TO-DO ITEM — Using the records below, repeat exactly the lines from the one holding "# Acme ❌ Games" through the one holding "The page will reload when you make changes.\", both ends included, and no others.

Records from a collection:

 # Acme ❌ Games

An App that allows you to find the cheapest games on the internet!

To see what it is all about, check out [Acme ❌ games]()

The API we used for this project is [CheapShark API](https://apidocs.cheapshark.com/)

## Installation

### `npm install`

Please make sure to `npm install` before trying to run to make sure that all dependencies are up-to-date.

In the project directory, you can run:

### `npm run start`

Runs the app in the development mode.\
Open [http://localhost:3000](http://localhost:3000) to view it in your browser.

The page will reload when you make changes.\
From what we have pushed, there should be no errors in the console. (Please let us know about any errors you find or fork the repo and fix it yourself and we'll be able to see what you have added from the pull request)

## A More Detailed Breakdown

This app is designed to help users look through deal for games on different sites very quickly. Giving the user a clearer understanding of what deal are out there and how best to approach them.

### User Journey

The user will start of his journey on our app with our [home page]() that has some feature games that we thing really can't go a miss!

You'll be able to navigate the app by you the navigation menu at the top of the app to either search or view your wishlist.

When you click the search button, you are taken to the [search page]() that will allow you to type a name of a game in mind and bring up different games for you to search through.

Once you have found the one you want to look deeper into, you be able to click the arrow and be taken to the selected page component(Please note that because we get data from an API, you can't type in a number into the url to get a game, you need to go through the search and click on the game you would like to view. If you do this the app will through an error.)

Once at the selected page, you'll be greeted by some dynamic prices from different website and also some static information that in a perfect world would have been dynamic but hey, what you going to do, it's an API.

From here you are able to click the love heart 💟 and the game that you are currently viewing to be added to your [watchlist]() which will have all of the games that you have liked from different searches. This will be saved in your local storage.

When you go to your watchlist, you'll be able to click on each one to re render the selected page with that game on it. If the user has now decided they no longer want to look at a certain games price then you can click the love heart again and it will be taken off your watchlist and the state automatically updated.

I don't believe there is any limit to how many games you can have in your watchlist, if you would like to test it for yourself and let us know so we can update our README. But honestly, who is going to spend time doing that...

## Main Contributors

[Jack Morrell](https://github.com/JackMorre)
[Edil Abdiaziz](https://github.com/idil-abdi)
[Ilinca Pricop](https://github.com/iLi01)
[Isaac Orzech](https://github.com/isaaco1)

==

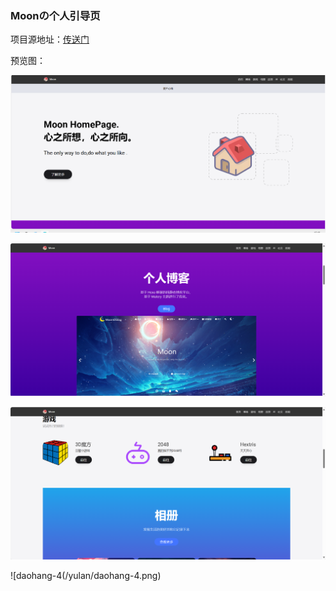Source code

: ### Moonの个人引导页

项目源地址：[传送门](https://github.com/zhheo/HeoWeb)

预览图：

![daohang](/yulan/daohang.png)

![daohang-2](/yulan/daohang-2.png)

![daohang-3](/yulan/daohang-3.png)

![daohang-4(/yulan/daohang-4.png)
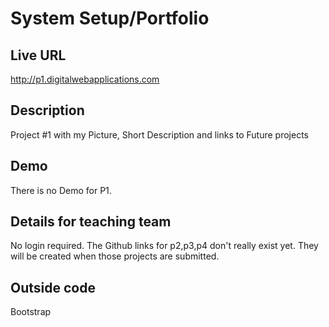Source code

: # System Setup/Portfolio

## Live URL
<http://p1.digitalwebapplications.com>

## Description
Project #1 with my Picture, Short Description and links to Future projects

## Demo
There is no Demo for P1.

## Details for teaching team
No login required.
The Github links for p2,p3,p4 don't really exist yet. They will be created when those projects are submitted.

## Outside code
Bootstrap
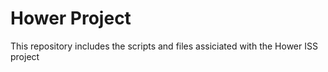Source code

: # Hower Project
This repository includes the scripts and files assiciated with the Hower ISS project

EXERCISE RESPONSE —
 # Acme ❌ Games

An App that allows you to find the cheapest games on the internet!

To see what it is all about, check out [Acme ❌ games]()

The API we used for this project is [CheapShark API](https://apidocs.cheapshark.com/)

## Installation

### `npm install`

Please make sure to `npm install` before trying to run to make sure that all dependencies are up-to-date.

In the project directory, you can run:

### `npm run start`

Runs the app in the development mode.\
Open [http://localhost:3000](http://localhost:3000) to view it in your browser.

The page will reload when you make changes.\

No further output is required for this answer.